▸ **Records provided**:
──────

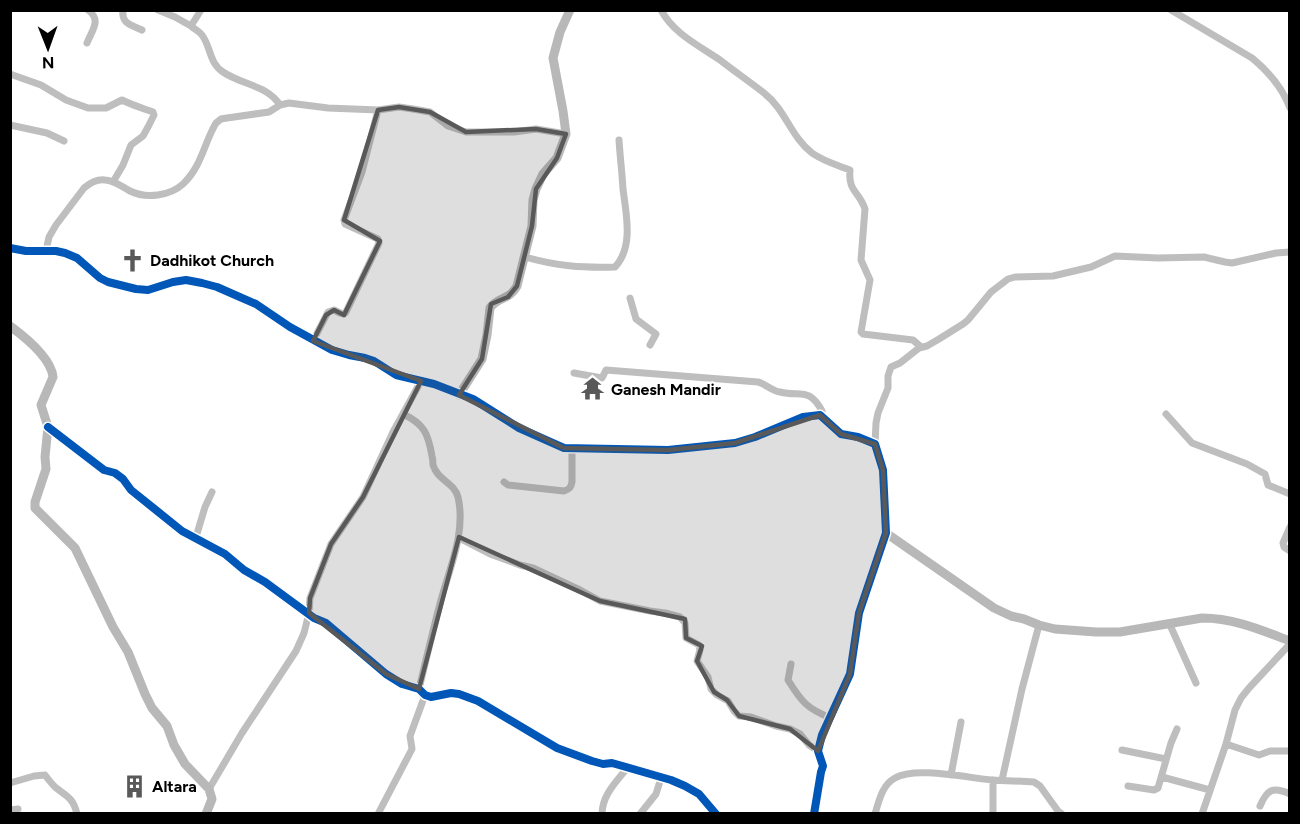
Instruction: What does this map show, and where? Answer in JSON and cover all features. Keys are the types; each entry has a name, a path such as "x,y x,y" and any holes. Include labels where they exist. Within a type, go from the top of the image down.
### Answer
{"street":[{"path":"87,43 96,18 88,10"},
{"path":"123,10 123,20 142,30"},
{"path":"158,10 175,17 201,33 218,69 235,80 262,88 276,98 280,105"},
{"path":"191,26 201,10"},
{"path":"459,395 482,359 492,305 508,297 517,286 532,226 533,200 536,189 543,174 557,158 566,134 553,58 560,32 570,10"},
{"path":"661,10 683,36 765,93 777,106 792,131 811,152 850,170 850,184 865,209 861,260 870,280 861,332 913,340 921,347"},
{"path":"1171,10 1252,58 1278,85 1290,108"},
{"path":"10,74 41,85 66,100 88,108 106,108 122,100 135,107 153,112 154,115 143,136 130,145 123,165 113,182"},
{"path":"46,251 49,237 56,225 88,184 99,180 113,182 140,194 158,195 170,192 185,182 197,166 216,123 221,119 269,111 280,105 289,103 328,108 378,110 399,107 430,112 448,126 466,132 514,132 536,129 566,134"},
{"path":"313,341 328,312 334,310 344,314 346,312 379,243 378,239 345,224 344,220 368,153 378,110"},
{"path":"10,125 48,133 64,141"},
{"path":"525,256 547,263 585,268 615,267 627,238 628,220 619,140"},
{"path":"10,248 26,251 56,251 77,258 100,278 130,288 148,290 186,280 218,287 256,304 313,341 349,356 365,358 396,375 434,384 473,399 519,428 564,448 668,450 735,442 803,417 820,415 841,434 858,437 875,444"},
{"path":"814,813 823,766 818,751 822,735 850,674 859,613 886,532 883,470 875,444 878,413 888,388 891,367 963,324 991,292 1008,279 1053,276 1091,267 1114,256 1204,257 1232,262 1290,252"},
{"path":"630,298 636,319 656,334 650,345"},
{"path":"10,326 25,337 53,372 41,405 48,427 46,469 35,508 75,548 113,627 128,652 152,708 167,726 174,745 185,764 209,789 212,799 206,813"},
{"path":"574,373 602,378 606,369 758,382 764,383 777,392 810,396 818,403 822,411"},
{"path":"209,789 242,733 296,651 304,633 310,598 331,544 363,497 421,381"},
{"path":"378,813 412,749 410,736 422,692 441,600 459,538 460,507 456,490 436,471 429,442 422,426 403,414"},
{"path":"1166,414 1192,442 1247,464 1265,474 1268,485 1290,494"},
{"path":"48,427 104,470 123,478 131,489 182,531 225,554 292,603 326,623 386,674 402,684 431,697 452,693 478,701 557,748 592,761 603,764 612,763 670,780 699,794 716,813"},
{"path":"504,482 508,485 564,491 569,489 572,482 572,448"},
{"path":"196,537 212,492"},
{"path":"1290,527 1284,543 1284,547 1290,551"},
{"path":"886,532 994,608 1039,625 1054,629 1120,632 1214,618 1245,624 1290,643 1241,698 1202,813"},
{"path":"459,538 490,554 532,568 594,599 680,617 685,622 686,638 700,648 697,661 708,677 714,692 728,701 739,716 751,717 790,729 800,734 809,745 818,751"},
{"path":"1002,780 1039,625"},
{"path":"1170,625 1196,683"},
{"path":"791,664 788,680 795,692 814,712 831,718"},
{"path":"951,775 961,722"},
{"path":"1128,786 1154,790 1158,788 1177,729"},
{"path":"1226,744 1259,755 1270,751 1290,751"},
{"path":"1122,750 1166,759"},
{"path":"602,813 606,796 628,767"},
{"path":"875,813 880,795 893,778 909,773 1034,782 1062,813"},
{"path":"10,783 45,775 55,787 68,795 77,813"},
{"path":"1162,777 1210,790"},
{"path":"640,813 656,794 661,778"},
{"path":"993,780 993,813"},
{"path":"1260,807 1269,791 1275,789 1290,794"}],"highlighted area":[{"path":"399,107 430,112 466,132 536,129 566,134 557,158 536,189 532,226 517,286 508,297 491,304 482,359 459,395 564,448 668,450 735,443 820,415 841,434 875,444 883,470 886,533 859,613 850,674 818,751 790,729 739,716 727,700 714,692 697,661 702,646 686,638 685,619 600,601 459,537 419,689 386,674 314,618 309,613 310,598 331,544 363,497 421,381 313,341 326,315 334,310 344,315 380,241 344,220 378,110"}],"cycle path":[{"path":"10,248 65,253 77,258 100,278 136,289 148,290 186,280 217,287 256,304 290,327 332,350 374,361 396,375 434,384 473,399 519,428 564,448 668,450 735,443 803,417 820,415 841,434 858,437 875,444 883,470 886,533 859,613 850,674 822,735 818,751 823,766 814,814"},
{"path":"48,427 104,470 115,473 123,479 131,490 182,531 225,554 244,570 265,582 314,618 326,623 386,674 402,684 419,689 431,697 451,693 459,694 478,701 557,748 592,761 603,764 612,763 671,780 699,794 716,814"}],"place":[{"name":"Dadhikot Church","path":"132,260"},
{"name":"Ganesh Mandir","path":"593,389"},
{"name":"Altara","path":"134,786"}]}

──────

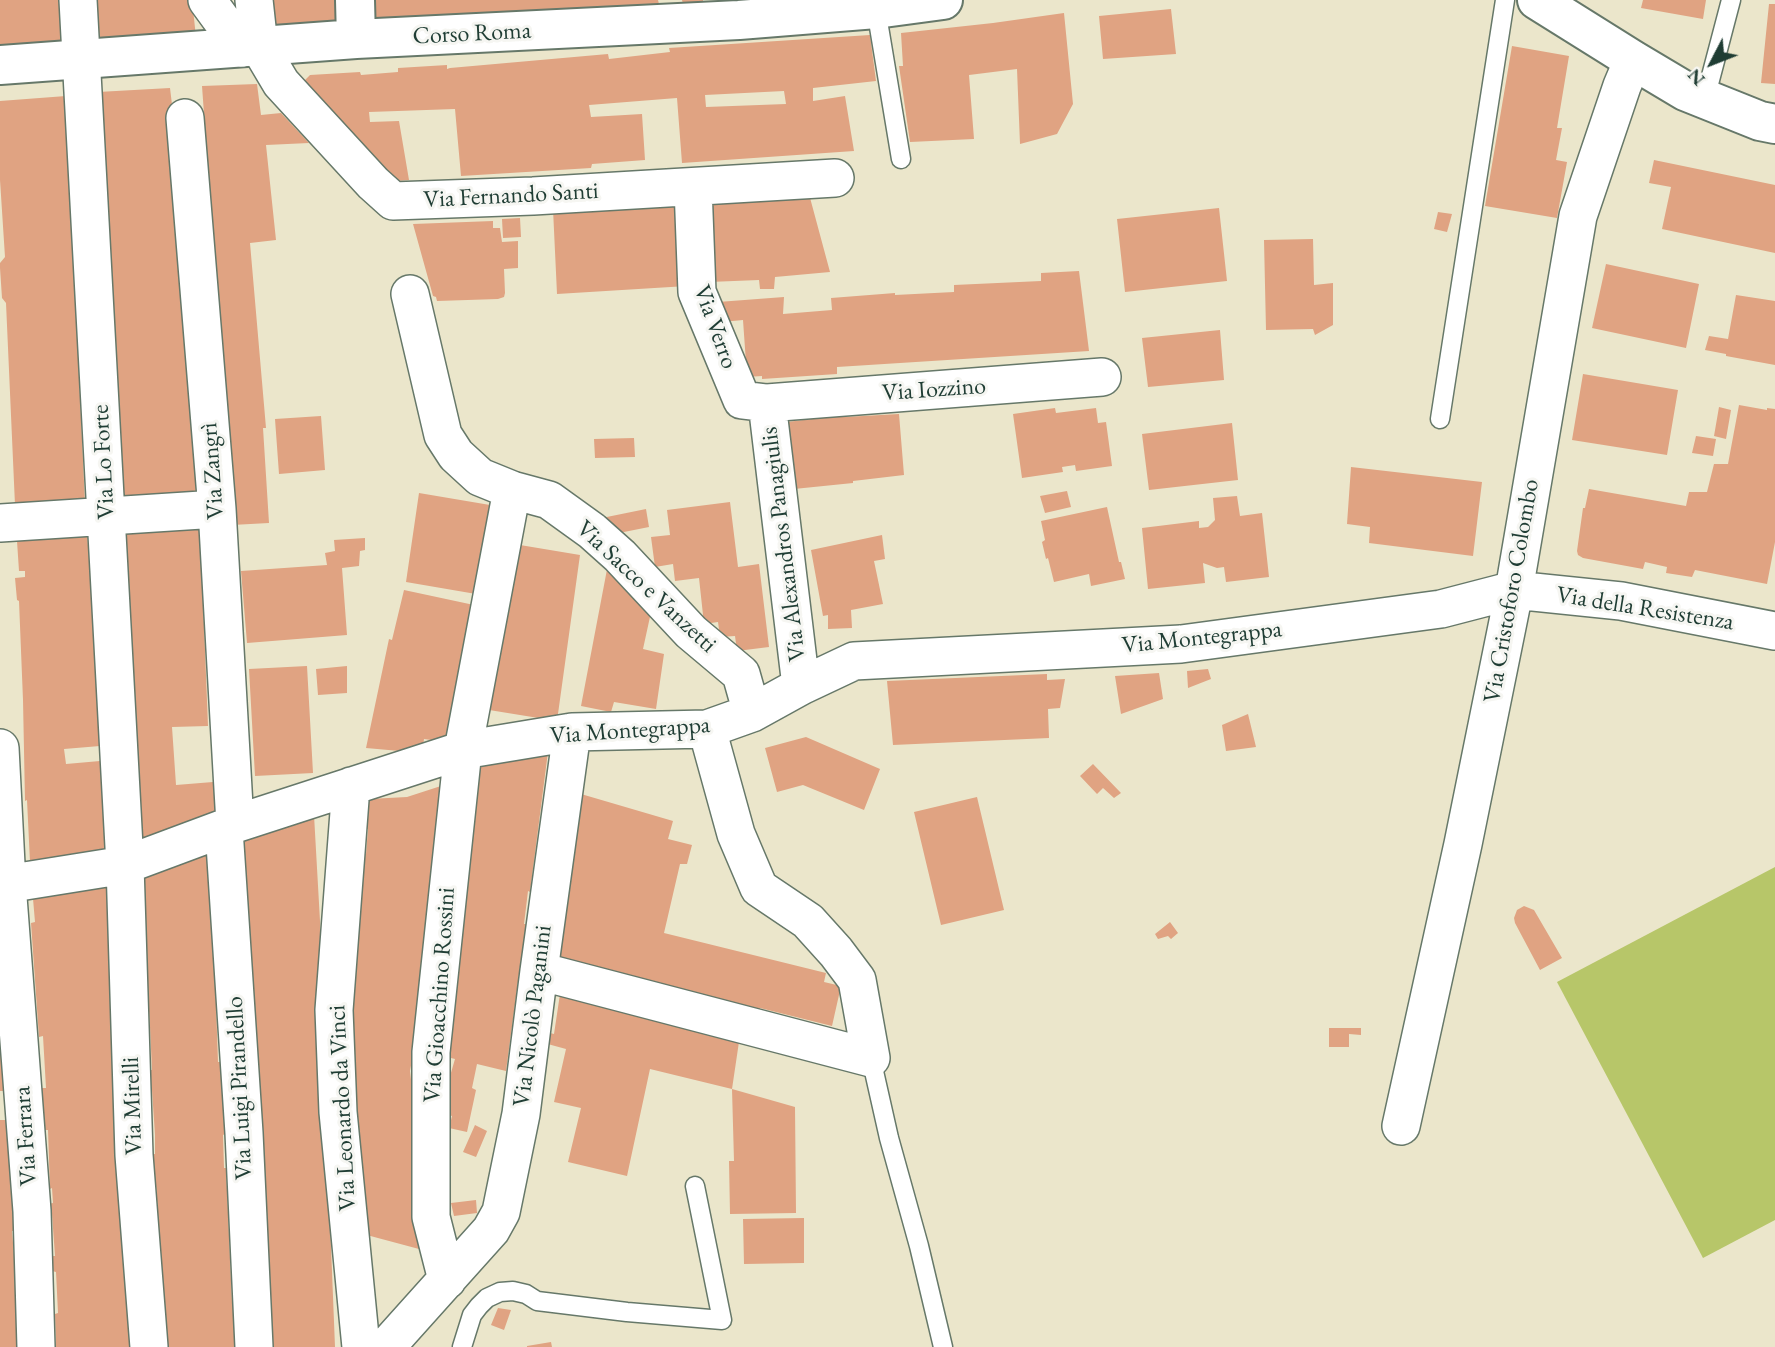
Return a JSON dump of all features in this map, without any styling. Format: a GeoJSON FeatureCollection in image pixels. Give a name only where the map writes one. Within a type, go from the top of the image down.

──────

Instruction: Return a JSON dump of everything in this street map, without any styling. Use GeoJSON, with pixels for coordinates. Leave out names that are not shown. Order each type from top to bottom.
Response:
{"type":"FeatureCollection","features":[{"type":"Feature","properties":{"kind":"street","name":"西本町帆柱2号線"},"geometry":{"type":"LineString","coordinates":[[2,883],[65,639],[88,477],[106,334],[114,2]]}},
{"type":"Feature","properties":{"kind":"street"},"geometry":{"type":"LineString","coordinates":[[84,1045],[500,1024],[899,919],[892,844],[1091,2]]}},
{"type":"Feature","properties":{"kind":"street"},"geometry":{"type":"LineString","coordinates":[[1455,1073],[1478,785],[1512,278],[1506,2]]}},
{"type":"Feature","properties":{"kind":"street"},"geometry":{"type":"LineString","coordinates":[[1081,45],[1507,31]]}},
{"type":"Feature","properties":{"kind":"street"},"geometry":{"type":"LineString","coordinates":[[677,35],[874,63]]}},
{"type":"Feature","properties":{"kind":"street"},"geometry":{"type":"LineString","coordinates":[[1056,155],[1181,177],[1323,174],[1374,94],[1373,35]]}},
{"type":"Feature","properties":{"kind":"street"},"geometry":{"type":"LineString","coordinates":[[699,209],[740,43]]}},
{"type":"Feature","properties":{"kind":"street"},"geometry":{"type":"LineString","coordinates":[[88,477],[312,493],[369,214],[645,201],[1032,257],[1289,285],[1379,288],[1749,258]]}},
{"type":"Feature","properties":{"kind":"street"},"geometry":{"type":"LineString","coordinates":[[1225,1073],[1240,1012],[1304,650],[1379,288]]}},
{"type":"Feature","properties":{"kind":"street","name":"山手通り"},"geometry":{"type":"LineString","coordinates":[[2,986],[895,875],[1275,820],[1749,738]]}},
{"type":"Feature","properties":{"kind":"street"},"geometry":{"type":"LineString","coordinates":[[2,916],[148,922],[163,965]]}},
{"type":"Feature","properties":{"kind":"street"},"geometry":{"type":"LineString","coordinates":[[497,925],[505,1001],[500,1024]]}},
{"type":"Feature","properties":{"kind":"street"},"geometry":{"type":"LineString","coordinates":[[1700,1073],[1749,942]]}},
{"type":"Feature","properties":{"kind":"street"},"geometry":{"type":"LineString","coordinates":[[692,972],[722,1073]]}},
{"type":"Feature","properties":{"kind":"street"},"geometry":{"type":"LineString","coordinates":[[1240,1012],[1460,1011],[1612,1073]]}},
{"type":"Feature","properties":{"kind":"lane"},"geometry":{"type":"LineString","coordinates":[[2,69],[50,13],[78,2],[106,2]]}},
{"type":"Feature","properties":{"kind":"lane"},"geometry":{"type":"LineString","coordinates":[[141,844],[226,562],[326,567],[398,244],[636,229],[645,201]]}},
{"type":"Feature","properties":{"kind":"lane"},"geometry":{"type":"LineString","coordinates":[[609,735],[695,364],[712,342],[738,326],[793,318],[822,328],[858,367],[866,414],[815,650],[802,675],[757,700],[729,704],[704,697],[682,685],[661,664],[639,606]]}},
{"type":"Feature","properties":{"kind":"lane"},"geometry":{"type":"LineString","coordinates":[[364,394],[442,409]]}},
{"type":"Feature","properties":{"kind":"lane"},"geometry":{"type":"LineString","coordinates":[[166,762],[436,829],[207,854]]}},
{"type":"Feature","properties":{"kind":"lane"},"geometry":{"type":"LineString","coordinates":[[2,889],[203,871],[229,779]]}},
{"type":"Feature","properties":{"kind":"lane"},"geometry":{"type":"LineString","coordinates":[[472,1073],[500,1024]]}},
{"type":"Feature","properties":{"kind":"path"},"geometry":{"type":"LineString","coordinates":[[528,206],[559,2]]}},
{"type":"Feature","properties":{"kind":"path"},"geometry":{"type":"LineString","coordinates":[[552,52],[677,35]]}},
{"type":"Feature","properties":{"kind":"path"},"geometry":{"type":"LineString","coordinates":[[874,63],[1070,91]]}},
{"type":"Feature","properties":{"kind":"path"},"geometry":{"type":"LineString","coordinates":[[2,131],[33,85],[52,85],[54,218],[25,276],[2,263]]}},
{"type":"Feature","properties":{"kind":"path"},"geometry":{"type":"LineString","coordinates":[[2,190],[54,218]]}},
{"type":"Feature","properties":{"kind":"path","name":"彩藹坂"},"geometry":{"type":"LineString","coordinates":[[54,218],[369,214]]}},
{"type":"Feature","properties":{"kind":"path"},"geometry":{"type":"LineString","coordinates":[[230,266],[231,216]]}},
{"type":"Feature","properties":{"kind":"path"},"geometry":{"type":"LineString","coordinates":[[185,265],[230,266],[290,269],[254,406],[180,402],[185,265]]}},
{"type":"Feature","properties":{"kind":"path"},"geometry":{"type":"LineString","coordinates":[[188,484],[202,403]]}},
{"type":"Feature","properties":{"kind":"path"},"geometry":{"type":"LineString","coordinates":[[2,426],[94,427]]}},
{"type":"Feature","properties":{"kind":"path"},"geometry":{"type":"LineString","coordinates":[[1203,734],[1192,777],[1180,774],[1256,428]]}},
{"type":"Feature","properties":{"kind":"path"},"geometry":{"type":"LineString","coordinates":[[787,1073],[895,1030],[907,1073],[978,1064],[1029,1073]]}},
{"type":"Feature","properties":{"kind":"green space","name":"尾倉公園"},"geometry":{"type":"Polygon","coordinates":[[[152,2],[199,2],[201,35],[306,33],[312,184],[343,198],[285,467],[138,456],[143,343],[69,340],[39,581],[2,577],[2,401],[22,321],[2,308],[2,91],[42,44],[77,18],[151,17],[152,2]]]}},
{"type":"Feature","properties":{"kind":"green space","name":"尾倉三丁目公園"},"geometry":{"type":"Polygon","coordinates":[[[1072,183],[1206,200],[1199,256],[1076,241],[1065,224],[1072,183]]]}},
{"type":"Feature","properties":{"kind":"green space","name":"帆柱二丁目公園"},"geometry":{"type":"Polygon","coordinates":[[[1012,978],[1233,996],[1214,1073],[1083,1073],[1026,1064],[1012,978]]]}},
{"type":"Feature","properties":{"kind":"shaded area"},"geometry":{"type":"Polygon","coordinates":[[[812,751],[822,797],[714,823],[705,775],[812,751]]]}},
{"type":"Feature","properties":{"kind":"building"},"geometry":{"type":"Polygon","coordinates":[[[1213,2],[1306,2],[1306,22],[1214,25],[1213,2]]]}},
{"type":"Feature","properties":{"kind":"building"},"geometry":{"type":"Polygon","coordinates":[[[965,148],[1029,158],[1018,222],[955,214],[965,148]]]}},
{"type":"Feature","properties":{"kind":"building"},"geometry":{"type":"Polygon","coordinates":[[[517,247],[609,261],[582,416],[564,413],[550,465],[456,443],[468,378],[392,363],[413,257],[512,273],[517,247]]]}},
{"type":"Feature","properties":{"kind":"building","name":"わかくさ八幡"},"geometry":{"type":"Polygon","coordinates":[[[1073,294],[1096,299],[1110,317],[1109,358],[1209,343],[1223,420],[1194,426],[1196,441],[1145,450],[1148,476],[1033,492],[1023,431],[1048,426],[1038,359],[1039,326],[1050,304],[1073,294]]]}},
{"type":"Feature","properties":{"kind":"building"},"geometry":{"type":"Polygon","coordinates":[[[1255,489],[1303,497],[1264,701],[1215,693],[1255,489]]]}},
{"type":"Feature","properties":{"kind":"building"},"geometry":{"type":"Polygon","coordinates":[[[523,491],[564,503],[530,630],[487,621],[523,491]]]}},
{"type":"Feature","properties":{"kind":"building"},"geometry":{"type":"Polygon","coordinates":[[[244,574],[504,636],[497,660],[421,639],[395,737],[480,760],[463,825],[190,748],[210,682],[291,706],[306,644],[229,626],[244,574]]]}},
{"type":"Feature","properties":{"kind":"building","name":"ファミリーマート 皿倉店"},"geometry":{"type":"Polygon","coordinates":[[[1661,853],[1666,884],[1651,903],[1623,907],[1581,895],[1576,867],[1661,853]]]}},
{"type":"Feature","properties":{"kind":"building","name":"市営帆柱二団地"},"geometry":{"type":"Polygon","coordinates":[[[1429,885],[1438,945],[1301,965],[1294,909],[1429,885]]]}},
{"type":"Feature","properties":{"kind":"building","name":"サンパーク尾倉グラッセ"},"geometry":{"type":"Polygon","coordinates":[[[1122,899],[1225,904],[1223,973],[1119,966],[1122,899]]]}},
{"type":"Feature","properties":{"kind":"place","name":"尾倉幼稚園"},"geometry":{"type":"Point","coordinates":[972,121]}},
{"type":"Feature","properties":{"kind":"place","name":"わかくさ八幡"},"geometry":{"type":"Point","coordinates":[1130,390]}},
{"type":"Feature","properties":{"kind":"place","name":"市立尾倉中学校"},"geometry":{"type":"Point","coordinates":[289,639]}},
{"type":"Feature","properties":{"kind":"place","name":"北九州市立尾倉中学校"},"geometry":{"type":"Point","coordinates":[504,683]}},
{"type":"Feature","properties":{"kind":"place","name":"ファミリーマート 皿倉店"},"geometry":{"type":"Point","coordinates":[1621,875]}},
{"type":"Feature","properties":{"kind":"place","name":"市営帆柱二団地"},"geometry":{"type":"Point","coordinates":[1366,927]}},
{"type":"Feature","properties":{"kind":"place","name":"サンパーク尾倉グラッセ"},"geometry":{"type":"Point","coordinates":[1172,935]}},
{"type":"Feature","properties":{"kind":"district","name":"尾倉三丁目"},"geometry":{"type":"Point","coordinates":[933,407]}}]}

──────

▸ **Task directions**:
In the material above, how many lines include the string "without"? Please reply with the number only.

▸ **Completed exercise**:
2